■神様のお化粧直し 百年前の五社惣社(ごしゃそうじゃ)本殿
市史紀要第33集『重要文化財泉井上神社境内社和泉五社惣社本殿修理報告書』を刊行しました。
今回は、修理を通じて明らかになった五社惣社本殿の歴史を紹介しましょう。
2020年から約2年半かけて、泉井上神社(府中町)境内にある五社惣社本殿(ほんでん)の修理が行われました。正面桁行三間(しょうめんけたゆきさんけん)、身舎(しんしゃ)側面二間、屋根が前へ延びて庇(ひさし)をなす、三間社流造(ながれづくり)と呼ばれる姿です。修理により、屋根の桧皮(ひわだ)が葺き替えられ、彩色も豊かに蘇りました。
和泉国(いずみのくに)の五社(大鳥・聖・穴師(あなし)・積川(つがわ)・日根)を併せ祀る五社惣社は、一二世紀頃に成立したとされています。建物は慶長10(1605)年に、豊臣秀頼により片桐且元(かつもと)を奉行にして再建されました。
1924(大正13)年に国宝(重要文化財の前身)に指定された当時の写真をみると、驚くことに、今の建物とは別の神社と見紛(みまご)うほどに違っています。三間社は同じですが、正面には、お城にあるような破風(はふ)があり、屋根には千木(ちぎ)・鰹木(かつおぎ)みえ、しかも茅葺(かやぶ)きでした。
現在の姿に変わるのは、1943(昭和18)年です。このときも修理にともなう解体調査が行われ、江戸時代に手が加えられていることが判明しました。そこで泉井上神社に伝わる天保3(1830)年修復記録や寛政8(1796)年刊行の「和泉名所図会(ずえ)」を参考に、慶長の再建当時の姿への復元がめざされました。
その際、屋根の構造については、五社惣社に隣接して建てられていた八幡社(はちまんしゃ)が参考にされました。破風や千木・鰹木などは後で付け加えたものと判断され、取り除かれました。
しかし、そもそも江戸時代の五社惣社の本殿は、現在や大正期よりも一回り大きく、三間社でなく五間社(ごけんしゃ)でした。つまり、社殿は明治時代に縮小されていたのです。この縮小は、維新政府が神社・寺院の統廃合を進めるなか、明治3(1870)年に行われました。

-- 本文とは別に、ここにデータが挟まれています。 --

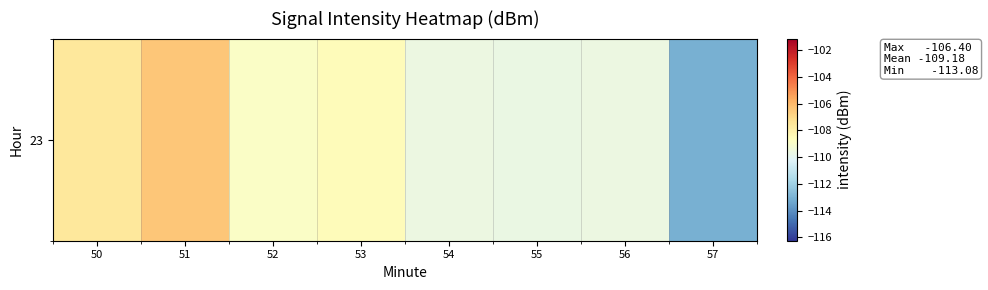

The chart shows a value of -138.5 at 51. True or false?

False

神社の荘厳を保つことを求められた五社惣社を祀る府中村の人びとは、本殿を小さくし、隣接する八幡社を合祀しました。その際、八幡社(三間社)の建物の上に、五社惣社の屋根を被(かぶ)せ(破風・千木あり)、一つの社に合体させたのです。あわせて泉井上神社と改称し、五社惣社は境内末社と変更しました。
その後、泉井上神社は1895(明治28)年に本殿を新設して移転し、五社惣社は場所をそのままに独立しました。大正期に撮影された五社惣社の姿は、積み重ねられた歴史のひとこまを映し出していたのです。